Retype all of the entries precisely.

==== Data ====

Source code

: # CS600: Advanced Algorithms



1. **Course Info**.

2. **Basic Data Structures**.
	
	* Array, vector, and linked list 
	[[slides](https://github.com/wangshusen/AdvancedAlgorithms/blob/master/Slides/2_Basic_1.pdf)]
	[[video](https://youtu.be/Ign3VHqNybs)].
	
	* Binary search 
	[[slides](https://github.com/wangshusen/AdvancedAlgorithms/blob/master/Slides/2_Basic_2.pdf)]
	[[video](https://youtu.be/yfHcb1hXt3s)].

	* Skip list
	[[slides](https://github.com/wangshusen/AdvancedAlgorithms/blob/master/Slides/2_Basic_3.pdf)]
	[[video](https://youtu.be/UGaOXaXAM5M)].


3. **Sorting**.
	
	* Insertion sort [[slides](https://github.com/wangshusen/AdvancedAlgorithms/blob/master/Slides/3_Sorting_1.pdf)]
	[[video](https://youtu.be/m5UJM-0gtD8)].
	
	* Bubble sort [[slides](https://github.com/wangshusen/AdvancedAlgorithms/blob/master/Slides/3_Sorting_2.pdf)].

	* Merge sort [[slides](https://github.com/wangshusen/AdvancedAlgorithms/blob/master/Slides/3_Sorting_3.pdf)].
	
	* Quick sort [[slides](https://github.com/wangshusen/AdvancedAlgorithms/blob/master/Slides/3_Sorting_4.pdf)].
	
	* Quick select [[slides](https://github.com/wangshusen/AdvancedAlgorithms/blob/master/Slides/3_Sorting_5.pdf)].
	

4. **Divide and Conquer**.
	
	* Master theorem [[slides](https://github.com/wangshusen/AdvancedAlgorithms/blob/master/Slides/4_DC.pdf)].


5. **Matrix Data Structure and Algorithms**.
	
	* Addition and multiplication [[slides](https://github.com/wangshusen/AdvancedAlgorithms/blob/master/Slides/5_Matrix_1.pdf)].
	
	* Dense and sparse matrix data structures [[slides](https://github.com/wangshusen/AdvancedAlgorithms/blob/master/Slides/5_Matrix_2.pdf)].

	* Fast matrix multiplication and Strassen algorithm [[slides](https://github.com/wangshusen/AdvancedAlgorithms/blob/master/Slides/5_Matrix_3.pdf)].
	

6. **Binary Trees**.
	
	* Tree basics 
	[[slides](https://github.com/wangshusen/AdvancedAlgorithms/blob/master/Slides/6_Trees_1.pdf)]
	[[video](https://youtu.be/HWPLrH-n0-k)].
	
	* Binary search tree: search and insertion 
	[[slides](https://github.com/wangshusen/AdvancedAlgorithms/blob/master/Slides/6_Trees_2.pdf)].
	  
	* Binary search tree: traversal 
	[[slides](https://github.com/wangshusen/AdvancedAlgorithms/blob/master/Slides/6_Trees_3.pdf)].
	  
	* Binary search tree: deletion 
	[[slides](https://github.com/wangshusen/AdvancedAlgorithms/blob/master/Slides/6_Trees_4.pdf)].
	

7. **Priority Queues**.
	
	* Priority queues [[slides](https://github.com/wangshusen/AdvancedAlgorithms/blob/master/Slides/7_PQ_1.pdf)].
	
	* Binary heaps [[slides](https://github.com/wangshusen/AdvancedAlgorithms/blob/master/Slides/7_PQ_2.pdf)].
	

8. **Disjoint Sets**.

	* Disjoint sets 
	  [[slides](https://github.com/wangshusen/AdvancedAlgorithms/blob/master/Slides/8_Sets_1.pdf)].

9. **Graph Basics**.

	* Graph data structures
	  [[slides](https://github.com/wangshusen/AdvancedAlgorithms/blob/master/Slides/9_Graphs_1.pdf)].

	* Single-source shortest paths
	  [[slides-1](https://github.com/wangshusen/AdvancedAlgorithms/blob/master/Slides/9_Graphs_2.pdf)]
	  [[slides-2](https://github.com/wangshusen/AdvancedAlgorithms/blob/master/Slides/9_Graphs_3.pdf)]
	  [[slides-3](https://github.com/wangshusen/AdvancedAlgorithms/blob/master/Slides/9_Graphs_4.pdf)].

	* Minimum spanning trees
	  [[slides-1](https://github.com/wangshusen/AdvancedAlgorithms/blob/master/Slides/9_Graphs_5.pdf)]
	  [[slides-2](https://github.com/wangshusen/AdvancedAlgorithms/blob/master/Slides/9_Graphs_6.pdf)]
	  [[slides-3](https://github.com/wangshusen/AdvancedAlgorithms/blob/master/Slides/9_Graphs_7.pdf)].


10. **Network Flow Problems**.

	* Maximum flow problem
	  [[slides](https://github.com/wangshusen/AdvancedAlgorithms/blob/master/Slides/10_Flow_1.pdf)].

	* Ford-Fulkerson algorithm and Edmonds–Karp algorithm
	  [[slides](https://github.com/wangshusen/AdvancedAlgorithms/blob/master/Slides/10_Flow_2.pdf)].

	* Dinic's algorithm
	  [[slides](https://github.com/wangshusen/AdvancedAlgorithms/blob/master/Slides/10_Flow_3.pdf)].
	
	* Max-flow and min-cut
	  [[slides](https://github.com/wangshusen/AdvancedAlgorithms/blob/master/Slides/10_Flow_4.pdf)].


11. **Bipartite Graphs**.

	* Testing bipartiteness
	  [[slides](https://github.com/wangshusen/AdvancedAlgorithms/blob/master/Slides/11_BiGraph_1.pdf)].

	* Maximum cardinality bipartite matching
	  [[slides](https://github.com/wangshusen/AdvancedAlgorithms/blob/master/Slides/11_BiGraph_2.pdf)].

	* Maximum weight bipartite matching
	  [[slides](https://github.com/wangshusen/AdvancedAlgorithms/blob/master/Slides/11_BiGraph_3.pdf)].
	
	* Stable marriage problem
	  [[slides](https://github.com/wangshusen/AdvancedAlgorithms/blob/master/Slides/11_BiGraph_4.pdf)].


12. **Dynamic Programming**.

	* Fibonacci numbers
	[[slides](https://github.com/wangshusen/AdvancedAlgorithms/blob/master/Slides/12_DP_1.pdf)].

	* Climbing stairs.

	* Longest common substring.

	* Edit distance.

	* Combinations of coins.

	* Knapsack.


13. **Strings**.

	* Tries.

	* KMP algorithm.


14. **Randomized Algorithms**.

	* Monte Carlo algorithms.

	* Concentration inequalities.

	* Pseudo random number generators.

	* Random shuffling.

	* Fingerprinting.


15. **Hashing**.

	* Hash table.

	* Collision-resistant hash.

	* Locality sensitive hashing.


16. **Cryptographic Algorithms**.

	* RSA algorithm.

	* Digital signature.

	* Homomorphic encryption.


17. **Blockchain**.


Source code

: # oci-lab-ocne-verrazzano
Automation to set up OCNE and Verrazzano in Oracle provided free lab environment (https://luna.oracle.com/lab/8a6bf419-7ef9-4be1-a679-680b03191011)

====

-- Written solution --
Source code

: # CS600: Advanced Algorithms



1. **Course Info**.

2. **Basic Data Structures**.
	
	* Array, vector, and linked list 
	[[slides](https://github.com/wangshusen/AdvancedAlgorithms/blob/master/Slides/2_Basic_1.pdf)]
	[[video](https://youtu.be/Ign3VHqNybs)].
	
	* Binary search 
	[[slides](https://github.com/wangshusen/AdvancedAlgorithms/blob/master/Slides/2_Basic_2.pdf)]
	[[video](https://youtu.be/yfHcb1hXt3s)].

	* Skip list
	[[slides](https://github.com/wangshusen/AdvancedAlgorithms/blob/master/Slides/2_Basic_3.pdf)]
	[[video](https://youtu.be/UGaOXaXAM5M)].


3. **Sorting**.
	
	* Insertion sort [[slides](https://github.com/wangshusen/AdvancedAlgorithms/blob/master/Slides/3_Sorting_1.pdf)]
	[[video](https://youtu.be/m5UJM-0gtD8)].
	
	* Bubble sort [[slides](https://github.com/wangshusen/AdvancedAlgorithms/blob/master/Slides/3_Sorting_2.pdf)].

	* Merge sort [[slides](https://github.com/wangshusen/AdvancedAlgorithms/blob/master/Slides/3_Sorting_3.pdf)].
	
	* Quick sort [[slides](https://github.com/wangshusen/AdvancedAlgorithms/blob/master/Slides/3_Sorting_4.pdf)].
	
	* Quick select [[slides](https://github.com/wangshusen/AdvancedAlgorithms/blob/master/Slides/3_Sorting_5.pdf)].
	

4. **Divide and Conquer**.
	
	* Master theorem [[slides](https://github.com/wangshusen/AdvancedAlgorithms/blob/master/Slides/4_DC.pdf)].


5. **Matrix Data Structure and Algorithms**.
	
	* Addition and multiplication [[slides](https://github.com/wangshusen/AdvancedAlgorithms/blob/master/Slides/5_Matrix_1.pdf)].
	
	* Dense and sparse matrix data structures [[slides](https://github.com/wangshusen/AdvancedAlgorithms/blob/master/Slides/5_Matrix_2.pdf)].

	* Fast matrix multiplication and Strassen algorithm [[slides](https://github.com/wangshusen/AdvancedAlgorithms/blob/master/Slides/5_Matrix_3.pdf)].
	

6. **Binary Trees**.
	
	* Tree basics 
	[[slides](https://github.com/wangshusen/AdvancedAlgorithms/blob/master/Slides/6_Trees_1.pdf)]
	[[video](https://youtu.be/HWPLrH-n0-k)].
	
	* Binary search tree: search and insertion 
	[[slides](https://github.com/wangshusen/AdvancedAlgorithms/blob/master/Slides/6_Trees_2.pdf)].
	  
	* Binary search tree: traversal 
	[[slides](https://github.com/wangshusen/AdvancedAlgorithms/blob/master/Slides/6_Trees_3.pdf)].
	  
	* Binary search tree: deletion 
	[[slides](https://github.com/wangshusen/AdvancedAlgorithms/blob/master/Slides/6_Trees_4.pdf)].
	

7. **Priority Queues**.
	
	* Priority queues [[slides](https://github.com/wangshusen/AdvancedAlgorithms/blob/master/Slides/7_PQ_1.pdf)].
	
	* Binary heaps [[slides](https://github.com/wangshusen/AdvancedAlgorithms/blob/master/Slides/7_PQ_2.pdf)].
	

8. **Disjoint Sets**.

	* Disjoint sets 
	  [[slides](https://github.com/wangshusen/AdvancedAlgorithms/blob/master/Slides/8_Sets_1.pdf)].

9. **Graph Basics**.

	* Graph data structures
	  [[slides](https://github.com/wangshusen/AdvancedAlgorithms/blob/master/Slides/9_Graphs_1.pdf)].

	* Single-source shortest paths
	  [[slides-1](https://github.com/wangshusen/AdvancedAlgorithms/blob/master/Slides/9_Graphs_2.pdf)]
	  [[slides-2](https://github.com/wangshusen/AdvancedAlgorithms/blob/master/Slides/9_Graphs_3.pdf)]
	  [[slides-3](https://github.com/wangshusen/AdvancedAlgorithms/blob/master/Slides/9_Graphs_4.pdf)].

	* Minimum spanning trees
	  [[slides-1](https://github.com/wangshusen/AdvancedAlgorithms/blob/master/Slides/9_Graphs_5.pdf)]
	  [[slides-2](https://github.com/wangshusen/AdvancedAlgorithms/blob/master/Slides/9_Graphs_6.pdf)]
	  [[slides-3](https://github.com/wangshusen/AdvancedAlgorithms/blob/master/Slides/9_Graphs_7.pdf)].


10. **Network Flow Problems**.

	* Maximum flow problem
	  [[slides](https://github.com/wangshusen/AdvancedAlgorithms/blob/master/Slides/10_Flow_1.pdf)].

	* Ford-Fulkerson algorithm and Edmonds–Karp algorithm
	  [[slides](https://github.com/wangshusen/AdvancedAlgorithms/blob/master/Slides/10_Flow_2.pdf)].

	* Dinic's algorithm
	  [[slides](https://github.com/wangshusen/AdvancedAlgorithms/blob/master/Slides/10_Flow_3.pdf)].
	
	* Max-flow and min-cut
	  [[slides](https://github.com/wangshusen/AdvancedAlgorithms/blob/master/Slides/10_Flow_4.pdf)].


11. **Bipartite Graphs**.

	* Testing bipartiteness
	  [[slides](https://github.com/wangshusen/AdvancedAlgorithms/blob/master/Slides/11_BiGraph_1.pdf)].

	* Maximum cardinality bipartite matching
	  [[slides](https://github.com/wangshusen/AdvancedAlgorithms/blob/master/Slides/11_BiGraph_2.pdf)].

	* Maximum weight bipartite matching
	  [[slides](https://github.com/wangshusen/AdvancedAlgorithms/blob/master/Slides/11_BiGraph_3.pdf)].
	
	* Stable marriage problem
	  [[slides](https://github.com/wangshusen/AdvancedAlgorithms/blob/master/Slides/11_BiGraph_4.pdf)].


12. **Dynamic Programming**.

	* Fibonacci numbers
	[[slides](https://github.com/wangshusen/AdvancedAlgorithms/blob/master/Slides/12_DP_1.pdf)].

	* Climbing stairs.

	* Longest common substring.

	* Edit distance.

	* Combinations of coins.

	* Knapsack.


13. **Strings**.

	* Tries.

	* KMP algorithm.


14. **Randomized Algorithms**.

	* Monte Carlo algorithms.

	* Concentration inequalities.

	* Pseudo random number generators.

	* Random shuffling.

	* Fingerprinting.


15. **Hashing**.

	* Hash table.

	* Collision-resistant hash.

	* Locality sensitive hashing.


16. **Cryptographic Algorithms**.

	* RSA algorithm.

	* Digital signature.

	* Homomorphic encryption.


17. **Blockchain**.


Source code

: # oci-lab-ocne-verrazzano
Automation to set up OCNE and Verrazzano in Oracle provided free lab environment (https://luna.oracle.com/lab/8a6bf419-7ef9-4be1-a679-680b03191011)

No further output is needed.